Home Read Classic Album Review: Dave Navarro | Trust No One

Classic Album Review: Dave Navarro | Trust No One

The Jane's / RHCP guitarist makes Lou Reed look tame on his debauched solo debut.

This came out in 2001 – or at least that’s when I got it. Here’s what I said about it back then (with some minor editing):

 


Frankly, Dave Navarro creeps me out.

I’m not quite sure why. It could be his Satanic porn-star looks — the goatee, the knuckle tattoos. Or his sordid drugs ’n’ sex lifestyle — he pals around with Marilyn Manson. Or maybe his tragic and violent past — his mother was murdered by a boyfriend. Whatever. All I know is I’d never want to spend a night in Navarro’s house.

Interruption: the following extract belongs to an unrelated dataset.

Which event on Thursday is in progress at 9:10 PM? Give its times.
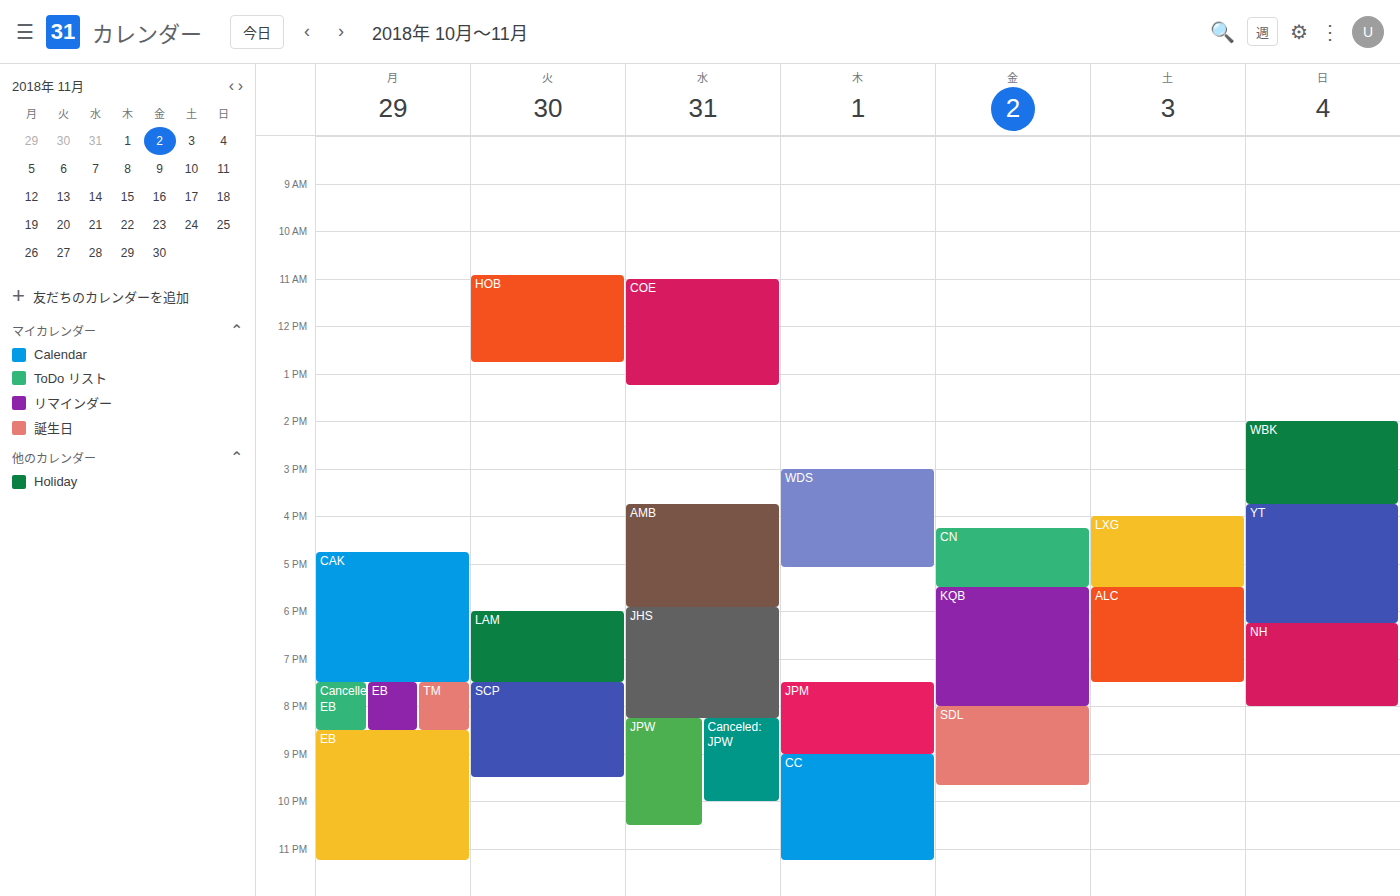
"CC", 9:00 PM to 11:15 PM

Or his head. But that latter location is where you end up on the deep, dark and disturbing Trust No One, his first solo album after stints with Jane’s Addiction and Red Hot Chili Peppers. Fashioned from jagged shards of ’90s alt-rock guitar, scraping and squiggling synthesizers, gothically funky beatboxes and liberal doses of paranoia, fear, mourning, disgust and narcotics, Trust No One’s 10 powerful, tense tracks chronicle one man’s downward spiral into drugs, death and debauchery. Put it this way: His lush cover of The Velvet Underground’s S&M ode Venus in Furs is a long way from the freakiest track here. Trust Navarro to make Lou Reed seem tame.